Using the same items 4, 8, 1, 4, 2, 1 and bin capacity 10:

  • Item 4 goes to Bin 1.
  • Item 8 goes to Bin 2 (Bin 1 remaining 6 not enough for 8).
  • Item 1 fits in Bin 1 (remaining 6 → 5).
  • Item 4 fits in Bin 1 (remaining 5 → 1).
  • Item 2 fits in Bin 2 (remaining 2 → 0).
  • Item 1 fits in Bin 1 (remaining 1 → 0).
Bin 1: 4, 1, 4, 1
Bin 2: 8, 2

Comparison: First Fit vs Best Fit

While both heuristics are simple and run in reasonable time, they perform differently on various input sets:

Aspect First Fit Best Fit
Time Complexity O(n log n) with efficient data structures O(n log n) typically (due to searching bins)
Approach Places item in the first bin that fits Places item in the tightest fitting bin
Bin Utilization Good, but may leave loosely packed bins Often better due to tighter packing
Practical Use Efficient and easy to implement More CPU intensive but better packing

Interactive Visual Example (Concept)

Below is HTML and JavaScript to simulate First Fit bin packing interactively. Users can input item sizes and see how items are placed live.

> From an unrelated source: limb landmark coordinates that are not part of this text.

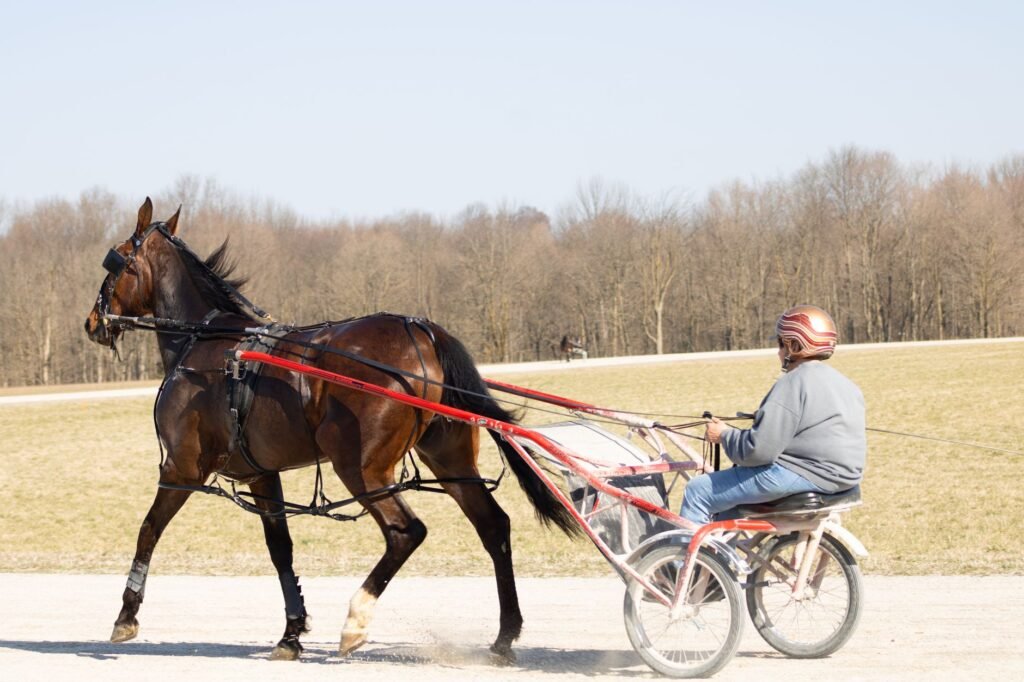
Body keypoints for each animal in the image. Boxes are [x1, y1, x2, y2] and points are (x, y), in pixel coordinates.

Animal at [84, 198, 577, 662]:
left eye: (116, 259)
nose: (92, 322)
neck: (204, 342)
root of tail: (423, 331)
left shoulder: (182, 467)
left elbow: (148, 529)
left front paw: (126, 615)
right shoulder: (262, 474)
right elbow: (280, 550)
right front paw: (291, 633)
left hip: (360, 467)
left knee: (406, 532)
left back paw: (356, 621)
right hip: (448, 458)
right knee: (493, 527)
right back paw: (504, 636)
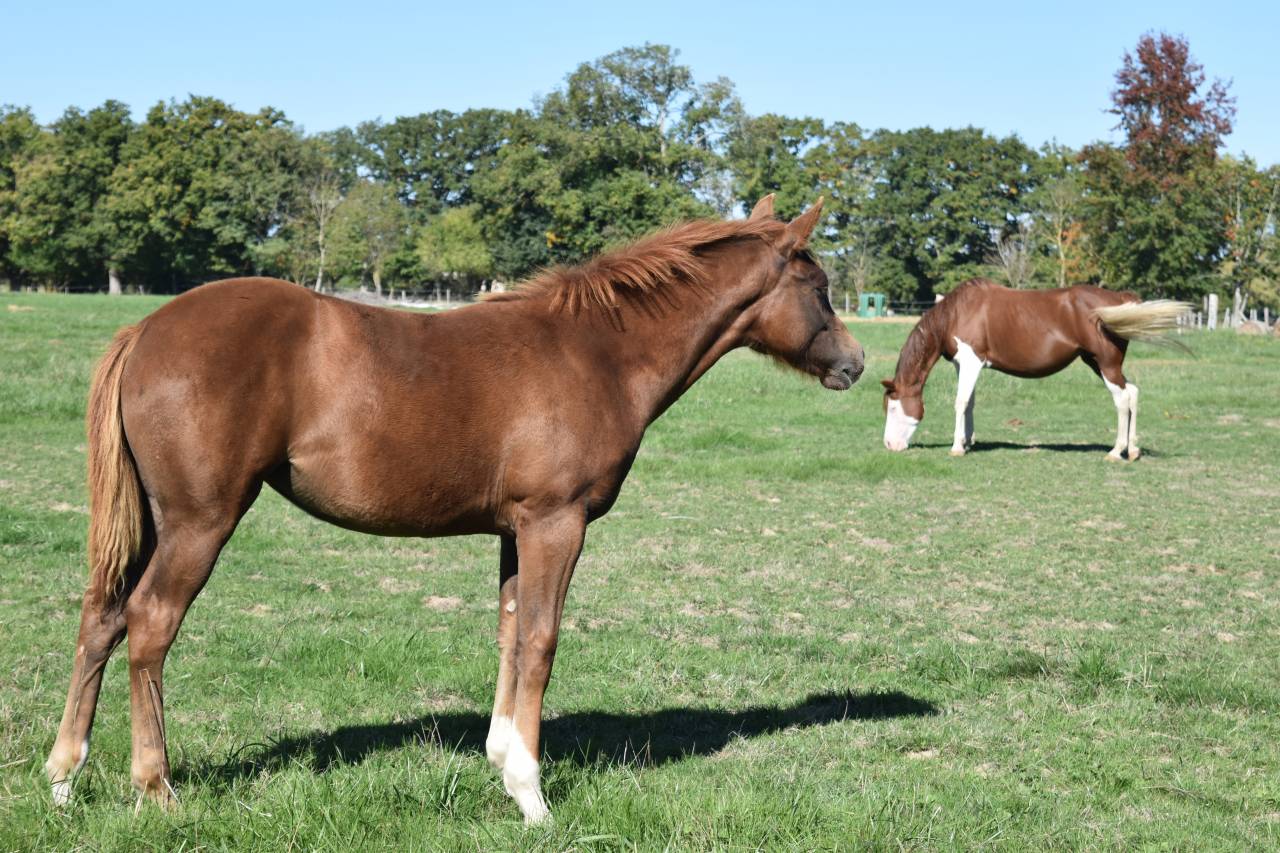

<label>Enter items separated by commas:</label>
<input type="text" id="itemInput" value="4,8,1,4,2,1" />
<button onclick="runFirstFit()">Run First Fit</button>
<div id="bins" style="margin-top:20px;"></div>

<script>
function runFirstFit() {
  const capacity = 10;
  const bins = [];
  const input = document.getElementById('itemInput').value;
  const items = input.split(',').map(x => parseInt(x.trim())).filter(x => !isNaN(x));
  bins.length = 0;
  for (const item of items) {
    let placed = false;
    for (const bin of bins) {
      const used = bin.reduce((a,b) => a+b, 0);
      if (used + item <= capacity) {
        bin.push(item);
        placed = true;
        break;
      }
    }
    if (!placed) bins.push([item]);
  }
  const binsDiv = document.getElementById('bins');
  binsDiv.innerHTML = '';
  bins.forEach((bin, i) => {
    binsDiv.innerHTML += `<div>Bin ${i+1}: [${bin.join(', ')}]</div>`;
  });
}
</script>

Summary

The Bin Packing Problem remains challenging due to its NP-hard nature. Heuristic algorithms like First Fit and Best Fit heuristics offer effective, efficient ways to get near-optimal solutions quickly. First Fit focuses on simplicity and speed by placing items in the first available bin, whereas Best Fit aims for tighter packing by considering bin fullness. Depending on the application, either heuristic can be chosen balancing simplicity against packing efficiency.

Understanding these heuristics lays the foundation for exploring more sophisticated algorithms like First Fit Decreasing, Best Fit Decreasing, or approximation algorithms to improve packing quality further.